Parcellaire et encépagement
Une dizaine d’hectares en Coteaux du Loir, six hectares et demi en Coteaux du Loir-Jasnières. Presque tout le vignoble est exposé sud-sud-est, avec l’encépagement classique de la région : chenin pour le jasnières et le coteaux-du-loir blanc, pineau d’Aunis pour les rouges. « Le chenin, dit Jean-Pierre, est le grand cépage de Loire. Il nous convient à merveille, car nous pouvons tout faire avec lui par les méthodes ancestrales : des grands secs, des demi-secs, jusqu’au liquoreux. » Le pineau d’Aunis ou chenin noir est un très ancien cépage ligérien, vigoureux et fertile. Encore récemment, on le croyait sélectionné il y a dix siècles par les moines du prieuré d’Aunis, en Anjou. Récemment, on a découvert qu’il serait d’origine charentaise et planté dans la région depuis près de deux mille ans.
Méthodes culturales
Jean-Pierre Robinot pratique au domaine de l’Ange Vin une viticulture biologique exigeante, sans désherbage chimique.

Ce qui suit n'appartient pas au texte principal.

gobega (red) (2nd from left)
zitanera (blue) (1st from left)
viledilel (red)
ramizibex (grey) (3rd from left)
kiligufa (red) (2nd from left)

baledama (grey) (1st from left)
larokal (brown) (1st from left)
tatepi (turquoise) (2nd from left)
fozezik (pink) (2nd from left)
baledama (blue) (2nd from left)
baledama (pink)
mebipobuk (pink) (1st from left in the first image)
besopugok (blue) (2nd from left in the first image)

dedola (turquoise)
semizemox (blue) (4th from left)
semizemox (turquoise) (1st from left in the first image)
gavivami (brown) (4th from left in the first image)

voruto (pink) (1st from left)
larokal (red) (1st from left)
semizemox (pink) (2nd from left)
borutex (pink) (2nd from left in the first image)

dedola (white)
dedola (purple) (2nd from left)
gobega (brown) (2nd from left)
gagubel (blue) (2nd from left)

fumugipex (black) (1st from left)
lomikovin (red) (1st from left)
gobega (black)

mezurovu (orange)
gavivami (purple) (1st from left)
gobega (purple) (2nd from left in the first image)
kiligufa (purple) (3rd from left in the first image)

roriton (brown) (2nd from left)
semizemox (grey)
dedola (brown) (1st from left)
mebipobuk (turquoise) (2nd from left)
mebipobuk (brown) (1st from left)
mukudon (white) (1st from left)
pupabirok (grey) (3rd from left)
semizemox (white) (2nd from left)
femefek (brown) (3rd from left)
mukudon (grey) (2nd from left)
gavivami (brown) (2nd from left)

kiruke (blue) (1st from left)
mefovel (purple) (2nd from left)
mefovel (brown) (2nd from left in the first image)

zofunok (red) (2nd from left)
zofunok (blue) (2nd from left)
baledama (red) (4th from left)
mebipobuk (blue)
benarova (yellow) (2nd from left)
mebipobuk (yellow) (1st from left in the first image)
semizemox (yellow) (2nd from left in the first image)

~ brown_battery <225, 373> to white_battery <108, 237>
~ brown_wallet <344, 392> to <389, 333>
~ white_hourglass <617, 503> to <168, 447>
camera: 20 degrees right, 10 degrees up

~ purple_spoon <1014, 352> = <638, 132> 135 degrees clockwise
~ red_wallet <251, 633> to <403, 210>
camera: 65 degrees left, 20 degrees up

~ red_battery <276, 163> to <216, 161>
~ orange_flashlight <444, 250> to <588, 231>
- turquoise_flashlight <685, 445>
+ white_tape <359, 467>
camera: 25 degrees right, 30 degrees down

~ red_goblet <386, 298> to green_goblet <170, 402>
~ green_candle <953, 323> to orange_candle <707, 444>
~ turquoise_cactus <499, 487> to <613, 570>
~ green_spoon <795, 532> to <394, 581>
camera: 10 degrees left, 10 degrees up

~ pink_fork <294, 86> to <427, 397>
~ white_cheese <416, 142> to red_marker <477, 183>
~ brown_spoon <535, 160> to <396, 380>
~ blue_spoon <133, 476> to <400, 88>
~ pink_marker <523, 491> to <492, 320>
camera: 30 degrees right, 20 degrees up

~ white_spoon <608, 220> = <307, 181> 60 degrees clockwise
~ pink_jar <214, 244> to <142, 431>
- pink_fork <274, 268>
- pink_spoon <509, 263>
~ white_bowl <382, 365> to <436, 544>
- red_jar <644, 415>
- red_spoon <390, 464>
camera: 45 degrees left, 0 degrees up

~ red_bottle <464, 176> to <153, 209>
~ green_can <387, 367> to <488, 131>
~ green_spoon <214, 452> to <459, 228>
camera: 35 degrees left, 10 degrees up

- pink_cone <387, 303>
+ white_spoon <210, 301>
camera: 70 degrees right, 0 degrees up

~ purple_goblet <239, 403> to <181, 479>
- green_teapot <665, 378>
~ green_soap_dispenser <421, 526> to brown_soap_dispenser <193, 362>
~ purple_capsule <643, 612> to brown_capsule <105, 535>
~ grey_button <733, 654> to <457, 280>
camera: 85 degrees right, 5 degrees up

Le sol est travaillé et amendé au moyen de composts naturels. Toutes les vendanges, pratiquées à maturité sur des raisins sains, sont faites à la main. Le lieu et la climatologie favorisent la pourriture noble.
Vinification
Tous les vins sont sans sulfites ajoutés, sans aucun intrant et non filtrés. Les pineaux d’Aunis (rouges) ne sont jamais égrappés et cuvent longtemps, parfois un mois, avec pigeages réguliers. Ils terminent leur fermentation en barriques sur lies pendant au moins un an. Les blancs ne sont jamais macérés mais pressurés directement et lentement, et élevés au moins douze mois en fûts de chêne. Jean-Pierre pratique beaucoup l’oxydation ménagée. Les pétillants naturels sont élevés deux à trois ans sur lattes et dégorgés à la volée. Les vins reposent dans des caves creusées dans le tuffeau à cinquante mètres sous terre : la température en hiver y est de 10 °C et, en été, ne dépasse jamais 13 °C, même quand il fait 40 °C dehors.
Les vins
« C’est le vin de mon grand-père ! » dit-on souvent à Jean-Pierre en dégustant ses vins pour la première fois. La longue fermentation malolactique en barriques sur lies contribue à expliquer la typicité gustative de ses blancs de chenin, travaillés et complexes : une jolie plénitude en bouche, du gras, de la texture et souvent des notes de fruits blancs confits (poire, coing, pomme), de miel, d’agrumes et de fleurs blanches. L’oxydation ménagée n’est pas rare et les sucres résiduels sont toujours pertinents. Parmi les cuvées de blanc 100 % chenin : Le Charme du Loir, Charme, L’Iris, Bistrologie. Pétillants : Fêtembulles, Les Années folles, l’As des Années folles. Rouges : Regard, Lumières des Sens, Nocturne. Camille Robinot est une grande cuvée de vieilles vignes de pineau d’Aunis. Ces vins, puissants et structurés sous leur apparente insouciance, se conservent assez longtemps pour clouer le bec à ceux qui prétendent que le « nature » ne se garde pas. Ce sont des vins à facettes : aucune cuvée ne ressemble à l’autre, et pourtant l’unité de style de l’ensemble ne fait aucun doute.
Jean-Pierre est aussi photographe et réalise, en pose lente, toutes les étiquettes de ses bouteilles.